Chłopiec pochlania wszechświat - Trent Dalton

PATOLOGICZNY WSZECHŚWIAT


Im dłużej czyta się książki, ty trudniej jest znaleźć satysfakcjonującą lekturę. I jeszcze trudniej znaleźć jest dzieło oryginalne – tym bardziej we współczesnych pozycjach dostosowanych do gustu odbiorcy, który myśleć się boi, głębi unika, a na dobrą jakość zdaje się mieć chroniczna alergię. A mimo to wciąż można trafić na wartościowe dzieła, które swoją premierę miały nie dalej, jak kilka lat temu. I do nich właśnie należy „Chłopiec pochlania wszechświat”, sentymentalna opowieść o minionym świecie i przyjaźni, która trzyma zadziwiająco wysoki poziom, nie tylko jak na debiut.


Brisbane, 1983 rok. Eli nie ma łatwego życia. Ojciec jest nieobecny, matka pogrążyła się w uzależnieniu od narkotyków, a jej obecny facet zajmuje się handlem heroiną. Jedynie brat nie pasuje do tego wzorca, bo choć niemy, pozostaje uzdolniony, ale czy ma szansę rozwijać talent w takim środowisku? I właśnie z tego środowiska chce się wyrwać Eli. Chce pomóc matce, chce być dobrym człowiekiem, ale los mu tego nie ułatwia. Czy w brudzie chłopak może jednak znaleźć coś więcej? Wydaje się, że tak i to w postaci Slima Hallidaya, recydywista który nad nim czuwa. Ale czy ktoś taki naprawdę może być swoistym ratunkiem?
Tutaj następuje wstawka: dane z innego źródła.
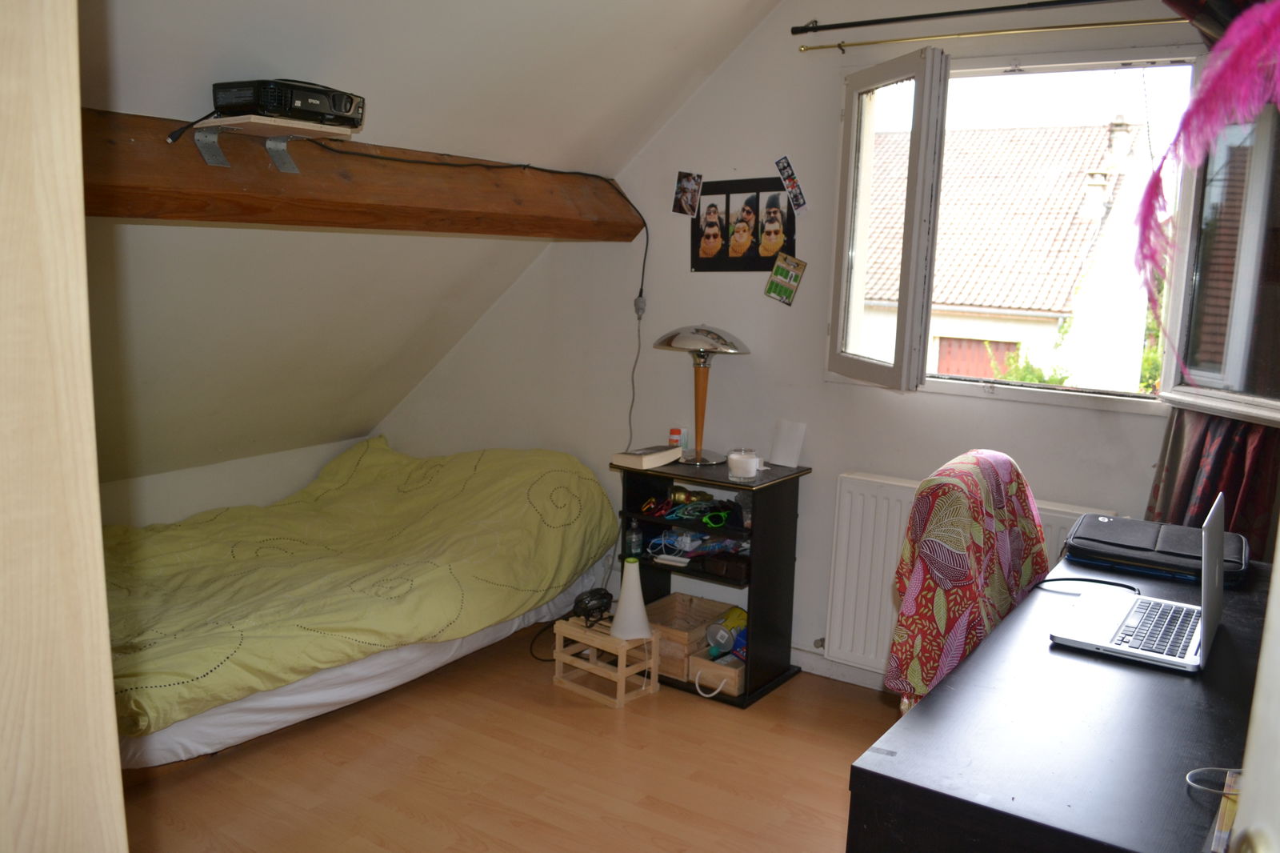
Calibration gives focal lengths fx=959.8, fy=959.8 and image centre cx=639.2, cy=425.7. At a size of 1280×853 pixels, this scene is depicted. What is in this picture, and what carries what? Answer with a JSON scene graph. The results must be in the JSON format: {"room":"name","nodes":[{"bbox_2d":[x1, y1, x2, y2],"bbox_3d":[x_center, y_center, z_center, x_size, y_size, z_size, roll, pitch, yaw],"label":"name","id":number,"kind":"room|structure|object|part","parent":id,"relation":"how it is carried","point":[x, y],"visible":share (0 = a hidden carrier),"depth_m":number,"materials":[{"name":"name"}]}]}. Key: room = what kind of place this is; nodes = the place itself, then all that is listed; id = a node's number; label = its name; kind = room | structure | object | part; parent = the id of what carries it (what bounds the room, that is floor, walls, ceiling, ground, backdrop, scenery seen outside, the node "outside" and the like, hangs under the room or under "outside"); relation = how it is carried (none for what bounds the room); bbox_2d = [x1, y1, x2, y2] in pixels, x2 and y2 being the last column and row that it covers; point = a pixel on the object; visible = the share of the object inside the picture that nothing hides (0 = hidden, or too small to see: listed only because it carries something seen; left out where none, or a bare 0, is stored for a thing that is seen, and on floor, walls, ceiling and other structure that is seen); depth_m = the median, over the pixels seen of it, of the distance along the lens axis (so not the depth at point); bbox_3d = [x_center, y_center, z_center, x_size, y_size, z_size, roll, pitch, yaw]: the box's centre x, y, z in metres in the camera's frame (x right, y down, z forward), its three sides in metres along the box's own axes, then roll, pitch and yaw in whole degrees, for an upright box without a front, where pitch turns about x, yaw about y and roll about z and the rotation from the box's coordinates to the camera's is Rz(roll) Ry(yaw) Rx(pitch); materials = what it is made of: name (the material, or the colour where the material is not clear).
{"room":"bedroom","nodes":[
{"label":"bedroom","id":0,"kind":"room"},
{"bbox_2d":[94,433,377,528],"bbox_3d":[-2.283,0.559,3.495,0.159,0.757,3.221,8,11,33],"label":"knee wall","id":1,"kind":"structure","parent":0,"point":[196,490],"depth_m":4.04,"materials":[{"name":"white paint"}]},
{"bbox_2d":[72,0,779,492],"bbox_3d":[-1.000,-0.653,2.767,2.559,2.040,3.125,8,11,33],"label":"sloped ceiling","id":2,"kind":"structure","parent":0,"point":[271,50],"depth_m":3.05,"materials":[{"name":"white paint"}]},
{"bbox_2d":[86,109,646,238],"bbox_3d":[-0.934,-0.674,2.643,0.264,0.231,2.966,8,11,33],"label":"wooden beam","id":3,"kind":"structure","parent":2,"relation":"attached to","point":[214,178],"depth_m":2.61,"materials":[{"name":"brown wood"}]},
{"bbox_2d":[192,114,359,174],"bbox_3d":[-0.905,-0.696,2.389,0.272,0.104,0.300,8,11,33],"label":"shelf","id":4,"kind":"object","parent":3,"relation":"attached to","point":[282,147],"visible":0.97,"depth_m":2.35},
{"bbox_2d":[209,79,365,127],"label":"projector","id":5,"kind":"object","parent":4,"relation":"on","point":[339,100],"visible":0.94,"depth_m":2.34,"materials":[{"name":"black plastic"}]},
{"bbox_2d":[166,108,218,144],"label":"cable","id":6,"kind":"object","parent":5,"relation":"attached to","point":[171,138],"visible":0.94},
{"bbox_2d":[118,619,899,852],"bbox_3d":[-0.551,1.159,2.193,4.815,0.103,3.976,8,11,33],"label":"floor","id":7,"kind":"structure","parent":0,"point":[599,712],"depth_m":2.80,"materials":[{"name":"brown wood"}]},
{"bbox_2d":[0,0,127,852],"bbox_3d":[-0.790,0.193,0.694,0.508,2.188,0.634,8,11,33],"label":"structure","id":8,"kind":"structure","parent":7,"relation":"on","point":[106,640],"depth_m":0.78,"materials":[{"name":"beige wood"}]},
{"bbox_2d":[98,438,616,770],"bbox_3d":[-1.158,0.485,3.257,1.423,0.639,1.971,8,11,33],"label":"bed","id":9,"kind":"object","parent":7,"relation":"on","point":[464,461],"visible":0.88,"depth_m":3.00,"materials":[{"name":"green fabric"}]},
{"bbox_2d":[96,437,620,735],"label":"duvet","id":10,"kind":"object","parent":9,"relation":"on","point":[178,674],"visible":0.69,"depth_m":3.31,"materials":[{"name":"green fabric"}]},
{"bbox_2d":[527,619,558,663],"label":"cable","id":11,"kind":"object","parent":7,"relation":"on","point":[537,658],"visible":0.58,"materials":[{"name":"black rubber"}]},
{"bbox_2d":[550,615,660,707],"bbox_3d":[-0.120,0.823,3.406,0.315,0.214,0.214,8,11,33],"label":"wooden crate","id":12,"kind":"object","parent":7,"relation":"on","point":[594,645],"visible":0.79,"depth_m":3.35,"materials":[{"name":"brown wood"}]},
{"bbox_2d":[571,588,613,626],"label":"black device","id":13,"kind":"object","parent":12,"relation":"on","point":[594,595],"visible":0.94,"depth_m":3.45,"materials":[{"name":"black plastic"}]},
{"bbox_2d":[610,557,651,640],"bbox_3d":[-0.030,0.593,3.317,0.149,0.268,0.149,-1,10,-16],"label":"white cone","id":14,"kind":"object","parent":12,"relation":"on","point":[625,598],"visible":0.96,"depth_m":3.29,"materials":[{"name":"white"}]},
{"bbox_2d":[611,453,809,706],"bbox_3d":[0.245,0.535,3.511,0.593,0.763,0.373,8,11,33],"label":"shelf unit","id":15,"kind":"object","parent":7,"relation":"on","point":[755,598],"visible":0.68,"depth_m":3.43,"materials":[{"name":"black wood"}]},
{"bbox_2d":[625,518,642,558],"bbox_3d":[-0.020,0.414,3.568,0.051,0.138,0.053,8,11,33],"label":"glass bottle","id":16,"kind":"object","parent":15,"relation":"in","point":[634,538],"visible":0.98,"depth_m":3.55,"materials":[{"name":"clear glass"}]},
{"bbox_2d":[610,444,684,469],"bbox_3d":[0.033,0.108,3.508,0.157,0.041,0.235,8,11,33],"label":"book","id":17,"kind":"object","parent":15,"relation":"on","point":[652,456],"visible":1,"depth_m":3.45,"materials":[{"name":"paper"}]},
{"bbox_2d":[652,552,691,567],"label":"white box","id":18,"kind":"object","parent":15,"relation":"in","point":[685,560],"visible":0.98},
{"bbox_2d":[667,426,688,447],"bbox_3d":[0.148,0.056,3.636,0.067,0.096,0.062,5,10,20],"label":"jar","id":19,"kind":"object","parent":15,"relation":"on","point":[674,434],"visible":0.96,"depth_m":3.61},
{"bbox_2d":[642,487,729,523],"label":"sunglasses","id":20,"kind":"object","parent":15,"relation":"in","point":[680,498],"visible":0.95,"depth_m":3.53,"materials":[{"name":"multicoloured plastic"}]},
{"bbox_2d":[646,594,735,681],"bbox_3d":[0.162,0.776,3.543,0.282,0.171,0.314,8,11,33],"label":"wooden box","id":21,"kind":"object","parent":15,"relation":"in","point":[662,647],"visible":0.63,"depth_m":3.50,"materials":[{"name":"brown wood"}]},
{"bbox_2d":[651,324,750,465],"bbox_3d":[0.217,-0.124,3.500,0.337,0.508,0.302,8,11,33],"label":"table lamp","id":22,"kind":"object","parent":15,"relation":"on","point":[698,329],"visible":0.99,"depth_m":3.44,"materials":[{"name":"metal"}]},
{"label":"lamp shade","id":23,"kind":"part","parent":22,"relation":"part of","materials":[{"name":"silver metal"}]},
{"bbox_2d":[656,526,746,558],"bbox_3d":[0.227,0.429,3.560,0.346,0.091,0.236,8,11,33],"label":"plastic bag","id":24,"kind":"object","parent":15,"relation":"in","point":[705,538],"visible":0.92,"depth_m":3.55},
{"bbox_2d":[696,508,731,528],"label":"sunglasses","id":25,"kind":"object","parent":15,"relation":"in","point":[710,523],"visible":0.98,"depth_m":3.41,"materials":[{"name":"green plastic"}]},
{"bbox_2d":[690,651,744,696],"bbox_3d":[0.316,0.865,3.415,0.172,0.097,0.223,8,11,33],"label":"wooden box","id":26,"kind":"object","parent":15,"relation":"in","point":[738,682],"visible":0.71,"depth_m":3.35,"materials":[{"name":"beige wood"}]},
{"bbox_2d":[705,607,748,658],"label":"tin can","id":27,"kind":"object","parent":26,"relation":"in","point":[734,613],"visible":0.86,"depth_m":3.42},
{"bbox_2d":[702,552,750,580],"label":"black box","id":28,"kind":"object","parent":15,"relation":"in","point":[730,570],"visible":0.96,"depth_m":3.41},
{"bbox_2d":[726,448,761,480],"bbox_3d":[0.356,0.132,3.295,0.111,0.089,0.113,0,10,-11],"label":"candle","id":29,"kind":"object","parent":15,"relation":"on","point":[750,461],"visible":1,"depth_m":3.25,"materials":[{"name":"white wax"}]},
{"bbox_2d":[769,420,806,467],"bbox_3d":[0.533,0.065,3.461,0.119,0.158,0.075,8,11,33],"label":"paper card","id":30,"kind":"object","parent":15,"relation":"on","point":[795,446],"visible":1,"depth_m":3.46,"materials":[{"name":"white paper"}]},
{"bbox_2d":[887,448,1047,714],"bbox_3d":[0.862,0.589,2.113,0.637,1.017,0.631,8,11,33],"label":"chair","id":31,"kind":"object","parent":7,"relation":"on","point":[960,553],"visible":0.53,"depth_m":2.02,"materials":[{"name":"fabric"}]},
{"bbox_2d":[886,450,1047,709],"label":"chair cover","id":32,"kind":"object","parent":31,"relation":"on","point":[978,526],"visible":0.6,"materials":[{"name":"fabric"}]},
{"bbox_2d":[845,546,1273,852],"bbox_3d":[0.959,0.787,1.781,0.625,0.782,1.517,8,11,33],"label":"desk","id":33,"kind":"object","parent":7,"relation":"on","point":[1186,799],"visible":0.86,"depth_m":1.38,"materials":[{"name":"black wood"}]},
{"bbox_2d":[1034,575,1140,594],"bbox_3d":[0.962,0.335,2.049,0.206,0.021,0.134,1,9,-2],"label":"cable","id":34,"kind":"object","parent":33,"relation":"on","point":[1108,582],"visible":0.86,"depth_m":2.06,"materials":[{"name":"black plastic"}]},
{"bbox_2d":[1046,488,1224,674],"bbox_3d":[0.949,0.259,1.767,0.287,0.260,0.364,8,11,33],"label":"laptop","id":35,"kind":"object","parent":33,"relation":"on","point":[1130,650],"visible":0.98,"depth_m":1.73,"materials":[{"name":"silver metal"}]},
{"bbox_3d":[0.947,0.360,1.755,0.117,0.007,0.346,8,11,33],"label":"keyboard","id":36,"kind":"part","parent":35,"relation":"part of","materials":[{"name":"plastic"}]},
{"bbox_2d":[1064,512,1249,583],"bbox_3d":[1.209,0.273,2.249,0.368,0.065,0.301,8,11,33],"label":"laptop bag","id":37,"kind":"object","parent":33,"relation":"on","point":[1108,543],"visible":0.87,"depth_m":2.18,"materials":[{"name":"black fabric"}]},
{"bbox_2d":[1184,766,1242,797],"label":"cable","id":38,"kind":"object","parent":33,"relation":"on","point":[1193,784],"visible":0.86,"depth_m":1.25,"materials":[{"name":"plastic"}]},
{"bbox_2d":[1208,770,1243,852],"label":"book","id":39,"kind":"object","parent":33,"relation":"on","point":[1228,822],"visible":0.59,"depth_m":1.12,"materials":[{"name":"paper"}]},
{"bbox_2d":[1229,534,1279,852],"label":"door","id":40,"kind":"structure","parent":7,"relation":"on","point":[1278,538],"depth_m":0.80,"materials":[{"name":"white paint"}]},
{"bbox_2d":[363,0,1202,687],"bbox_3d":[0.559,-0.412,3.532,4.271,2.661,0.171,8,11,33],"label":"back wall","id":41,"kind":"structure","parent":0,"point":[1115,416],"depth_m":3.54,"materials":[{"name":"white paint"}]},
{"bbox_2d":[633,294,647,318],"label":"cable connector","id":42,"kind":"object","parent":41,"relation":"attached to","point":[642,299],"visible":0.91,"depth_m":3.80,"materials":[{"name":"grey"}]},
{"bbox_2d":[300,144,649,439],"bbox_3d":[-0.481,-0.304,3.137,0.214,1.204,1.363,11,13,44],"label":"cable","id":43,"kind":"object","parent":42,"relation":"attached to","point":[645,257],"visible":0.98,"depth_m":3.16,"materials":[{"name":"black plastic"}]},
{"bbox_2d":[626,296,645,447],"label":"power cord","id":44,"kind":"object","parent":42,"relation":"hanging from","point":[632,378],"visible":0.95,"depth_m":3.87,"materials":[{"name":"plastic"}]},
{"bbox_2d":[671,170,703,216],"bbox_3d":[0.181,-0.875,3.631,0.131,0.150,0.025,8,11,33],"label":"photo","id":45,"kind":"object","parent":41,"relation":"attached to","point":[682,190],"visible":0.97,"depth_m":3.63,"materials":[{"name":"multicoloured paper"}]},
{"bbox_2d":[686,176,796,273],"bbox_3d":[0.374,-0.735,3.535,0.458,0.335,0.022,8,11,33],"label":"poster","id":46,"kind":"object","parent":41,"relation":"attached to","point":[698,262],"visible":0.98,"depth_m":3.53,"materials":[{"name":"black paper"}]},
{"bbox_2d":[764,251,806,306],"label":"postcard","id":47,"kind":"object","parent":41,"relation":"attached to","point":[770,286],"visible":0.99,"depth_m":3.46,"materials":[{"name":"paper"}]},
{"bbox_2d":[775,156,807,212],"bbox_3d":[0.537,-0.853,3.398,0.137,0.132,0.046,8,11,33],"label":"photo","id":48,"kind":"object","parent":41,"relation":"attached to","point":[798,200],"visible":0.98,"depth_m":3.40,"materials":[{"name":"multicoloured paper"}]},
{"bbox_2d":[792,647,888,690],"bbox_3d":[0.987,0.931,3.314,2.809,0.089,0.017,8,11,33],"label":"baseboard","id":49,"kind":"structure","parent":41,"relation":"attached to","point":[820,672],"depth_m":3.51,"materials":[{"name":"white paint"}]},
{"bbox_2d":[787,0,1132,32],"bbox_3d":[1.305,-1.208,2.698,1.862,0.048,0.107,8,11,33],"label":"curtain rod","id":50,"kind":"object","parent":41,"relation":"attached to","point":[973,10],"visible":0.97,"depth_m":2.91,"materials":[{"name":"black metal"}]},
{"bbox_2d":[819,470,1110,677],"bbox_3d":[1.059,0.546,3.102,0.944,0.650,0.087,8,11,33],"label":"radiator","id":51,"kind":"object","parent":41,"relation":"attached to","point":[847,568],"visible":0.39,"depth_m":3.24,"materials":[{"name":"white metal"}]},
{"bbox_2d":[789,16,1195,52],"bbox_3d":[1.287,-1.163,2.776,1.704,0.035,0.069,8,11,33],"label":"curtain rod","id":52,"kind":"object","parent":41,"relation":"attached to","point":[802,48],"visible":0.94,"depth_m":2.89,"materials":[{"name":"gold metal"}]},
{"bbox_2d":[824,28,1275,419],"bbox_3d":[1.288,-0.612,3.052,1.366,1.111,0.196,8,11,33],"label":"window","id":53,"kind":"structure","parent":41,"relation":"in","point":[1048,396],"depth_m":3.05,"materials":[{"name":"glass"}]},
{"bbox_3d":[0.791,-0.614,3.204,0.270,1.041,0.298,8,11,33],"label":"casement sash","id":54,"kind":"part","parent":53,"relation":"part of","materials":[{"name":"white"}]},
{"bbox_2d":[1133,3,1279,386],"bbox_3d":[0.961,-0.342,1.513,0.308,0.596,0.367,-1,10,-16],"label":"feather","id":55,"kind":"object","parent":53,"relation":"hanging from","point":[1208,78],"visible":0.99,"depth_m":1.52,"materials":[{"name":"pink"}]},
{"bbox_2d":[1147,405,1279,558],"bbox_3d":[1.635,-0.200,2.520,0.463,2.174,0.205,8,11,33],"label":"curtain","id":56,"kind":"object","parent":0,"point":[1178,438],"visible":0.34,"depth_m":2.61,"materials":[{"name":"fabric"}]},
{"label":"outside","id":57,"kind":"structure","parent":0,"visible":0},
{"bbox_2d":[859,115,1157,390],"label":"neighbouring house","id":58,"kind":"structure","parent":57,"point":[945,239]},
{"bbox_2d":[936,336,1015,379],"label":"garage door","id":59,"kind":"structure","parent":58,"relation":"in","point":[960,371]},
{"bbox_2d":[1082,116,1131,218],"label":"chimney","id":60,"kind":"object","parent":58,"relation":"on","point":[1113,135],"visible":0.89,"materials":[{"name":"white"}]},
{"label":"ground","id":61,"kind":"structure","parent":57,"visible":0},
{"bbox_2d":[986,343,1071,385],"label":"shrub","id":62,"kind":"object","parent":61,"relation":"on","point":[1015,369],"visible":0.21,"depth_m":9.07,"materials":[{"name":"green plant"}]}
]}

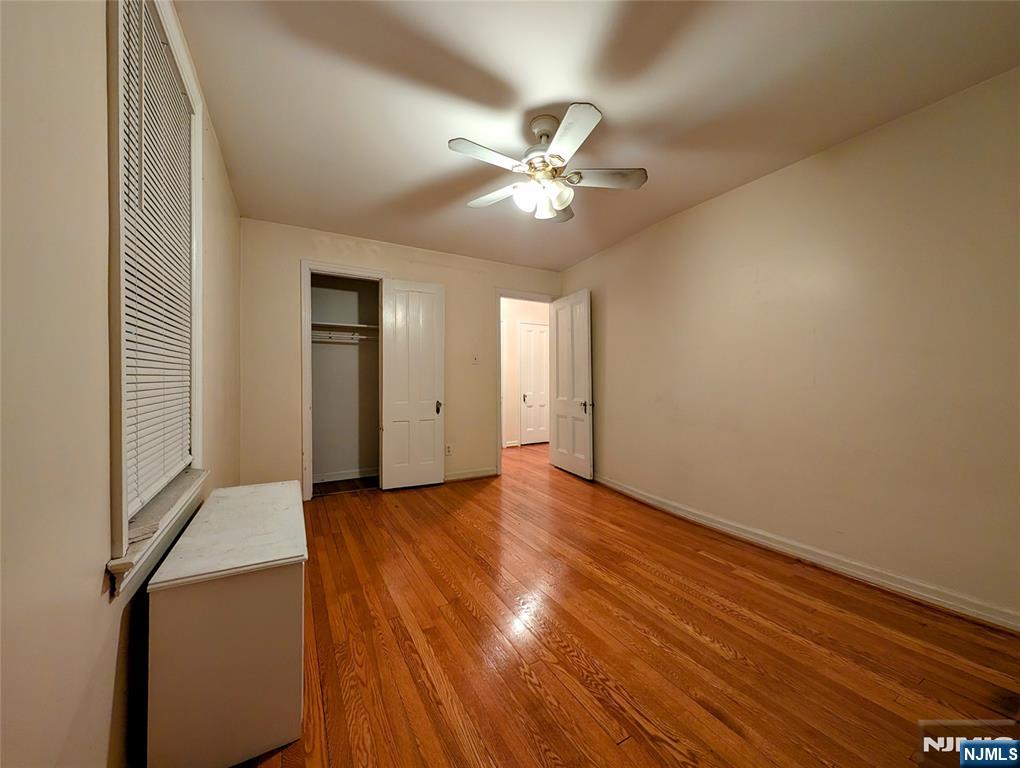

Pierwszym, co zwróciło moją uwagę w przypadku tego dzieła był opis fabuły. Lata 80., młodość, problemy, przyjaźń, polskie akcenty… Potem, kiedy już powieść trafiła w moje ręce, kupił mnie styl. Chwilę później wciągnęła fabuła i… Chyba możecie już domyślić się, co było dalej. Dałem się porwać. „Chłopiec…” kupił mnie aż zdziwiłem się, jak bardzo.


Nie jest to zbyt oryginalna. Autor, swoją drogą nagradzany dziennikarz, tworzy dzieło fabularnie znajdujące się na styku „Wielkich nadziei” z „Jasperem Jonesem” i licznymi opowieściami o dorastaniu w patologicznym otoczeniu (mi osobiście rzecz najbardziej pod tym względem kojarzyła się choćby z „8 milą”, bo niestety porównywanie jej do życiowych dramatów, jakich pełno, byłoby sporą krzywdą). Styl też nie jest zbyt oryginalny, bo chociaż podobne pisarstwo (oparte na powtórzeniach i pewnym ascetyzmie) spotyka się dość rzadko, autorzy tacy, jak Amy Hempel czy Chuck Palahniuk opanowali do mistrzostwa. A jednak „Chłopiec pochlania wszechświat”, jak pisałem, kupił mnie.


Czym? Prostotą, szczerością, klimatem i świetnym wykonaniem. Powieść jest życiowa, odpowiednio ciężka, ale niepozbawiona lekkości i satyrycznego, ciętego w swym brzmieniu humoru. Postacie i świat nakreślone są znakomicie, styl też trzyma poziom i wyróżnia się na tle współczesnych dzieł, a całość po prostu czyta się jednym tchem. Bywa nostalgicznie, bywa ponuro i nieprzyjemnie, bywa też zabawnie – przede wszystkim jednak jest życiowo i z pewną nutą głębi.


Dlatego polecam gorąco. „Chłopiec pochlania wszechświat” to świetna książka obyczajowa, z całkiem sporą dozą niebanalności. A sam Dalton, wielokrotnie zresztą za ten tytuł nagrodzony, zapowiada się bardzo ciekawym autorem. Oby tylko kolejne jego powieści utrzymały ten poziom.